Schwartzbeing book

Discussion in 'Healthful Living / Natural Treatments' started by Nomad, Apr 8, 2008.

  1. Nomad

    Nomad Guest

    Who here is doing low sugar dieting? Are you doing this in combination with reducing calorie intake and exercising? Are you getting results? Do you suspect you are "insulin resistent?"

    Has anyone heard of this book (below):


    The Schwartzbein Principle
    A physician writes a book that largely advocates a high protein diet.


    Very generally speaking...I don't think avoiding carbs in a major way and never eating sweets is the answer. But I do think if one notices a problem in this area, to reduce carbs, etc. is a very good idea. I am concerned that as we get older, almost all of us might have issues here. As someone mentioned, lifting weights might be helpful....what else? If we avoid sugar, use portion control and lift weights is that enough??? Ideas?
     
  2. Marguerite

    Marguerite Active Member

    Sounds good to me.

    Yes, I have insulin resistance. Dreamer has been posting on my threads to indicate she has the same problem. With me, the doctor ordered fasting bloods done to measure both glucose and insulin levels. My fasting glucose was high but still within normal levels, but insulin was very high. The doctor said this indicates that my cells seem to need higher blood insulin levels than normal, to do the same work. Not good.

    We have a fabulous diet book in Australia written by CSIRO. This mob, CSIRO, is a government-funded independent body of reputable scientists. "Commonwealth Science and Industrial Research Organisation". It's like a diet book put out by FDA, after their own scientists have studied diets and dieting for decades. Except CSIRO is much bigger than FDA, with broader brief, and not politically linked to the government. They're also fairly conservative scientifically, so they're not going to come out with something that hasn't been thoroughly tested.

    The findings in the CSIRO book are that women have a harder time losing weight than men because we burn less calories for the same activity. The book advocates a lot more carbs than Atkins, but less than dieticians were previously recommending. They also are pushing protein at almost very meal. And a great deal less fat, but what fat there is - good fats. Same with carbs - good carbs.

    So it sounds to me like CSIRO and Schwartzbein are similar.

    The CSIRO book lays out the outcomes of their research, explains food groups and various diet and health problems, discusses the importance of exercise and then in the second half of the book, lays out diet plans with recipes.

    What I'm trying to do - as I have to reduce calories so extremely, I obviously should avoid 'empty' calories since I'm having a hard enough time getting enough nourishment on so few calories. Hence - no sweets, other than a single square of high-quality chocolate every few days. And not even that amount, late in the day. So, sweet things - no added sugar, only fruit sugar and then, only one serve a day of fruit.
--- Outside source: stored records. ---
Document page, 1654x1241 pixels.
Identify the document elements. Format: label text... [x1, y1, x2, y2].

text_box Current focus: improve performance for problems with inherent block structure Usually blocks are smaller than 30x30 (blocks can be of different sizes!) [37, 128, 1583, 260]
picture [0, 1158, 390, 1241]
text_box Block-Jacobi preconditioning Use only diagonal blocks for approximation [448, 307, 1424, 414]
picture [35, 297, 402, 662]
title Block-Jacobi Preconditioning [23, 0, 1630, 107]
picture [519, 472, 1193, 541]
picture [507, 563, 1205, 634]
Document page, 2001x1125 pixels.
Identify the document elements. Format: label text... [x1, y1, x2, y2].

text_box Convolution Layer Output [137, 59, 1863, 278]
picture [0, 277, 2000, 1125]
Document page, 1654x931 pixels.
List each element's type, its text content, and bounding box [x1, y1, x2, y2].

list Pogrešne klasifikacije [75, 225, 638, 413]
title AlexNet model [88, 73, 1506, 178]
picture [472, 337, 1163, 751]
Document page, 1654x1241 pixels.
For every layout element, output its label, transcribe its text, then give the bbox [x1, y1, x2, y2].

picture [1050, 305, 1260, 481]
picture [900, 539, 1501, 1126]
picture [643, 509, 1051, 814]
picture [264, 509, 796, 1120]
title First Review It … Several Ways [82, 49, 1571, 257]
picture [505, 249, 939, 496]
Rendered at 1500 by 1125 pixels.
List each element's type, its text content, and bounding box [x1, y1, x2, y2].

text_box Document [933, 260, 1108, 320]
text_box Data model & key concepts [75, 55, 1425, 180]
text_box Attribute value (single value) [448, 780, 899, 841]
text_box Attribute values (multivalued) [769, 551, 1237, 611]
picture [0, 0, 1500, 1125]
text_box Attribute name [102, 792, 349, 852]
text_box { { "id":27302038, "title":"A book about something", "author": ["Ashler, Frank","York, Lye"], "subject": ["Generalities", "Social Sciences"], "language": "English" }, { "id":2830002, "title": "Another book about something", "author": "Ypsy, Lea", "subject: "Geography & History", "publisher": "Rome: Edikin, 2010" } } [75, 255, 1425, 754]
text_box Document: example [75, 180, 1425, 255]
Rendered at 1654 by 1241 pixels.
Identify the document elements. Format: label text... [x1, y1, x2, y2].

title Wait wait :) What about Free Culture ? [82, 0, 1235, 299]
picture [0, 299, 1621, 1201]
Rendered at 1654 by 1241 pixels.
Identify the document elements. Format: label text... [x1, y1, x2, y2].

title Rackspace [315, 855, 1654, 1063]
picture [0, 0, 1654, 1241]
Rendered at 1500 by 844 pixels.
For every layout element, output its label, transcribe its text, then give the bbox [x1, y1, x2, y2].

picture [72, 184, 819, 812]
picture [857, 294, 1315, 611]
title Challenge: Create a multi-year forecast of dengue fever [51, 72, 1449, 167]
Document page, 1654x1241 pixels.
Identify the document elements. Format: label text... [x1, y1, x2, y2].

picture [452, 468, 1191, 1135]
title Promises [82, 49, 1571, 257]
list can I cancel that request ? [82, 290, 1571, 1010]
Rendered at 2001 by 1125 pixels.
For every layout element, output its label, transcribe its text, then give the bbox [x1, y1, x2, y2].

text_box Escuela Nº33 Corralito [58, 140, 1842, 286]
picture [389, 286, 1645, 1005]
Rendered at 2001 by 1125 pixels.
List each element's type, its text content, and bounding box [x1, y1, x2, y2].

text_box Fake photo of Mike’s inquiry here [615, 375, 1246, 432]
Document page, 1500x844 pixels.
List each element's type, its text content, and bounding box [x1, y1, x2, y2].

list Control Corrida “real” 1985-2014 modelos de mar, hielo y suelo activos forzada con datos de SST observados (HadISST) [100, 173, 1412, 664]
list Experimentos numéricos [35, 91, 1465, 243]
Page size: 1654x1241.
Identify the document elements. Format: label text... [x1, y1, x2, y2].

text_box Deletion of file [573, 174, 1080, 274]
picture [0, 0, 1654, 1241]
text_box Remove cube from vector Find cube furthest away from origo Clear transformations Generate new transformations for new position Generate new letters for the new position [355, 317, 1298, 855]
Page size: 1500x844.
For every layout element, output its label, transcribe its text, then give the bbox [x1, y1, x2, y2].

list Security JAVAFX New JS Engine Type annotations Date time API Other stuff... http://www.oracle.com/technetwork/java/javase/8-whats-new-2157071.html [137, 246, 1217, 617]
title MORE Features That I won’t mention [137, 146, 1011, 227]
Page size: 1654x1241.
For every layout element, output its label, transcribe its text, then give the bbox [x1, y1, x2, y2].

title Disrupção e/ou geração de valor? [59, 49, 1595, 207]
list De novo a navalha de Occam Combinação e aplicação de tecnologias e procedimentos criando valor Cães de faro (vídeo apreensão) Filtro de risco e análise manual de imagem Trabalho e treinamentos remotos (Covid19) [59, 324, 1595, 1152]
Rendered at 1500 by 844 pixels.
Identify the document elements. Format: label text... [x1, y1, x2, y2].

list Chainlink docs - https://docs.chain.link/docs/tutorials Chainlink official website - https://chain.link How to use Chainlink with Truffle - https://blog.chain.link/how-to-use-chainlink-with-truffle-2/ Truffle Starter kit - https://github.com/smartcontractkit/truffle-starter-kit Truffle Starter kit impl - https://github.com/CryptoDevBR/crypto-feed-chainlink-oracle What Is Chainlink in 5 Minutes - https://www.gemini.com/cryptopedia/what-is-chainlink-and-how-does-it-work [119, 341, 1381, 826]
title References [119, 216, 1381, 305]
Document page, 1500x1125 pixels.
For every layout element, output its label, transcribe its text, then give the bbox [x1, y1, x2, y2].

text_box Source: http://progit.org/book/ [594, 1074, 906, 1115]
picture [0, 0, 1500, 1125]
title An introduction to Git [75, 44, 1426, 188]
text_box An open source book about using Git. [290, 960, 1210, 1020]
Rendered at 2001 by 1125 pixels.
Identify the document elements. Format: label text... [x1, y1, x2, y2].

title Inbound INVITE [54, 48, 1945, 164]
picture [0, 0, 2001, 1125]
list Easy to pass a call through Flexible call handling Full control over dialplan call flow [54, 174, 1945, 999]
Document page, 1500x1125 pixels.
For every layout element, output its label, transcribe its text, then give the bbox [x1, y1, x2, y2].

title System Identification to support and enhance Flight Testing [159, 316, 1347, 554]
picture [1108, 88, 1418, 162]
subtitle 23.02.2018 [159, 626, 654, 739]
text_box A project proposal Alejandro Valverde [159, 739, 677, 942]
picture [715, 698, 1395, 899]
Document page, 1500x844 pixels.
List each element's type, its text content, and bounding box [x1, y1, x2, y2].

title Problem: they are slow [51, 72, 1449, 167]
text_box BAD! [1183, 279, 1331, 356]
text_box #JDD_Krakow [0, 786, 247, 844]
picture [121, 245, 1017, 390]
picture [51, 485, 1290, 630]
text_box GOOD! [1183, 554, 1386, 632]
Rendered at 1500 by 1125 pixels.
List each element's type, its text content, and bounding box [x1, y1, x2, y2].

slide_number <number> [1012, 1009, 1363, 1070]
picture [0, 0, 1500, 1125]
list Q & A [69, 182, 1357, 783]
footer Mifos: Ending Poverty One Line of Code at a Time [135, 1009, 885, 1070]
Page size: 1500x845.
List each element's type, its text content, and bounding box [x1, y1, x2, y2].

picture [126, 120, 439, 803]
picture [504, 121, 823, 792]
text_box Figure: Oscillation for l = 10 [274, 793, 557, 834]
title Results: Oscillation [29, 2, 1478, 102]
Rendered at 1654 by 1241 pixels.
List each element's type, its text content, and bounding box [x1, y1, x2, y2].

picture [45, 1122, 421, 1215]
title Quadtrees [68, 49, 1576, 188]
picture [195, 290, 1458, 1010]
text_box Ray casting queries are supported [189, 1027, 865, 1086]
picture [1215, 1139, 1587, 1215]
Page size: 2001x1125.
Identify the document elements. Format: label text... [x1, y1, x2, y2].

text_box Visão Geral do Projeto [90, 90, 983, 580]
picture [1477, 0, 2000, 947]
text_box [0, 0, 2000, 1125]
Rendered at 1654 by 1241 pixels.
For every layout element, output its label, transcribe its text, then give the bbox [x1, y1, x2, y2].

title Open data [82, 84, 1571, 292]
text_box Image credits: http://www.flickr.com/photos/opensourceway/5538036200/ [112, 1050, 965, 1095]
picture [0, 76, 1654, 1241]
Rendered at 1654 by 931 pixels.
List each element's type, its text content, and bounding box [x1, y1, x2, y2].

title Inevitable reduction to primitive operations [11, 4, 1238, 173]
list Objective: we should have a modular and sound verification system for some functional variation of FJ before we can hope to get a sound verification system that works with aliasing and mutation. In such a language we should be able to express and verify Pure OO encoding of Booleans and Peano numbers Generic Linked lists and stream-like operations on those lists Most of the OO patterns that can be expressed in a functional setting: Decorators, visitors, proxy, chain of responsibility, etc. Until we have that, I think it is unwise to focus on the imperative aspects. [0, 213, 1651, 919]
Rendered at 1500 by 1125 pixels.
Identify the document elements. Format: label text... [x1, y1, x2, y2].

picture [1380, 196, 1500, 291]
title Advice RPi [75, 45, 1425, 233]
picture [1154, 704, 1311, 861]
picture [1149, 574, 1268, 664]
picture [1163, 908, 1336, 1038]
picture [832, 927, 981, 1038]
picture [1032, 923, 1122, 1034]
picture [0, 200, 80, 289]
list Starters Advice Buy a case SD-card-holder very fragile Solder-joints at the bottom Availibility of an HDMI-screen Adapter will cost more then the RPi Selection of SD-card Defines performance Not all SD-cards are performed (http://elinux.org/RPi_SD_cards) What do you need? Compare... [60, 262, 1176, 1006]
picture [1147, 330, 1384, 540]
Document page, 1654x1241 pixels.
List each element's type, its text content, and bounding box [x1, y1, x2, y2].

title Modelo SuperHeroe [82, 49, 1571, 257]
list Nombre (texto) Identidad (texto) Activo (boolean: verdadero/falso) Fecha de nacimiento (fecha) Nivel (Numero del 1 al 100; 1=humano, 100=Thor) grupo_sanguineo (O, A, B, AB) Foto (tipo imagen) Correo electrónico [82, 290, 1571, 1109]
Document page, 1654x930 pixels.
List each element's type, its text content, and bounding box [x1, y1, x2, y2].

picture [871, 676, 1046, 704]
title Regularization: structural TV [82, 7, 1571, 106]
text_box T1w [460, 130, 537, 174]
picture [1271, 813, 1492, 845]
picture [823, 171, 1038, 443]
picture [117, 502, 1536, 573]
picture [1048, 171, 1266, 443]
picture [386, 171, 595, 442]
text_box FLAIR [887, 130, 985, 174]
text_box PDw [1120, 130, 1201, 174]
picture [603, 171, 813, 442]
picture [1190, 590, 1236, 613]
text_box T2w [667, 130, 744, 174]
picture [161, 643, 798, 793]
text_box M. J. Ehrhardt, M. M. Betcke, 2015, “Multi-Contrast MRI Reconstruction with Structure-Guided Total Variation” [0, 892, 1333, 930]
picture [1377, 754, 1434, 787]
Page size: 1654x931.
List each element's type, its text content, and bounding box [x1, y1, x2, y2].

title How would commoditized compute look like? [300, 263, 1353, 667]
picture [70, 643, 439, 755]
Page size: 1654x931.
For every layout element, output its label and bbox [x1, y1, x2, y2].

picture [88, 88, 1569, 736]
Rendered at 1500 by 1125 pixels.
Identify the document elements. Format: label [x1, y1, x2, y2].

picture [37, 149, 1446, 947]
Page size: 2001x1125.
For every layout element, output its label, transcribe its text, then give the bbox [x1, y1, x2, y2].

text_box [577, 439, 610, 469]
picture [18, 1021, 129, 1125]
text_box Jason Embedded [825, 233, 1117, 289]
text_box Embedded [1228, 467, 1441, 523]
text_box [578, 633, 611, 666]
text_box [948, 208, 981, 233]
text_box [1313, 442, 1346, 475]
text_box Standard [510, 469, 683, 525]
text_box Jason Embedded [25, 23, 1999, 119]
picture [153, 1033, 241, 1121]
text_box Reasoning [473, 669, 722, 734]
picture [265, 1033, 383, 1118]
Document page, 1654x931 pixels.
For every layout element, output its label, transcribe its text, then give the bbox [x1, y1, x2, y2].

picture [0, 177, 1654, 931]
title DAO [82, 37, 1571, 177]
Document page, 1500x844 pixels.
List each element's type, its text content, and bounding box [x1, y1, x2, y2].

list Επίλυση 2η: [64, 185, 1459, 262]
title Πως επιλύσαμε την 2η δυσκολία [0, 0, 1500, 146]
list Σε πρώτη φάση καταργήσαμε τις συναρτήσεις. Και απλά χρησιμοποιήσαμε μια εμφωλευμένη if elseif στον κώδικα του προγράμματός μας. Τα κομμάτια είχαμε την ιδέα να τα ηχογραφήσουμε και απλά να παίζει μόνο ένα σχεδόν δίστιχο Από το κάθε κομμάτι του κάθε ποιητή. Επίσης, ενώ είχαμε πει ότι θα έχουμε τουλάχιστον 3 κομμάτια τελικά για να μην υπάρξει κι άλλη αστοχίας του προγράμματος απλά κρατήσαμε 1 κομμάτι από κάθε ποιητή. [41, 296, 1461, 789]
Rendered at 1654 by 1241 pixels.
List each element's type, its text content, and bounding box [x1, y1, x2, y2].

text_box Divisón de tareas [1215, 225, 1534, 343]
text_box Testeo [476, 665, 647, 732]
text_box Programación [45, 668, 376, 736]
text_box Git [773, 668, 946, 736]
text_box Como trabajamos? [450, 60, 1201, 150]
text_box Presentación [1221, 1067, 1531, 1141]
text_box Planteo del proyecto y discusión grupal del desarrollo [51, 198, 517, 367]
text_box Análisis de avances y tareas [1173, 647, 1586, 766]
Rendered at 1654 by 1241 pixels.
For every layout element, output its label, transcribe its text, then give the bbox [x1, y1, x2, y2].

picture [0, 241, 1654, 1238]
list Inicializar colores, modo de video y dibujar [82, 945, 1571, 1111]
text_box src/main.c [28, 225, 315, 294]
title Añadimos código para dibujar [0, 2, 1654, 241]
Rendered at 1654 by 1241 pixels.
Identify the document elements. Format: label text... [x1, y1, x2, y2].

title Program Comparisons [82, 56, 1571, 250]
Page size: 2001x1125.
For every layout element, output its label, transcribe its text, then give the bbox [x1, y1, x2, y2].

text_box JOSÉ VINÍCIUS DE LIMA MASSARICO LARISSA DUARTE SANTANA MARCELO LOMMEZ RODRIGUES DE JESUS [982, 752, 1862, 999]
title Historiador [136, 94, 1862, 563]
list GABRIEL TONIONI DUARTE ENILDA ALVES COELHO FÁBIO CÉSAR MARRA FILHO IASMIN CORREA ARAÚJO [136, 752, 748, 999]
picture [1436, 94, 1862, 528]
    Lifting weights - I used to do this, but years ago before my body was the mess it is today. I can't do it any more.

    Portion control - I'm using a one cup ramekin as my serving bowl. Dinner is served on a bread and butter plate.

    And on top of that, I'm taking Reductil as prescribed by my gastroenterologist. For the Reductil to work, I need to reduce calories. For my liver to begin to recover form its burden of fat, I need to eat low-fat. For my insulin resistance to ease off, I need to avoid sudden glucose rises in my blood. This means not only no sugar, but also no easy-to-get-at carbs. Hence - wholegrain bread (one slice a day max) or brown rice (one cup cooked a day, max) and high-fibre muesli (one cup a day, max).

    I see the specialist in five more months for a complete blood work-up. I'll let you know if this has worked. But so far, I've lost five and a half kilos in one calendar month.

    I've been posting separately about this, so I won't go into any more detail.

    Have a look at the CSIRO book online - http://www.csiro.au/science/Twd.html (it's talking about the second book in the series, but should give you some idea).

    Of all diets that have been doing the rounds in Australia, this one has been a stayer and is increasingly replacing older ideas. CSIRO as an organisation has been responsible for a lot of really good stuff scientifically coming out of Australia. If this book isn't in the US yet, it should be soon (unless the contents get pirated by someone else).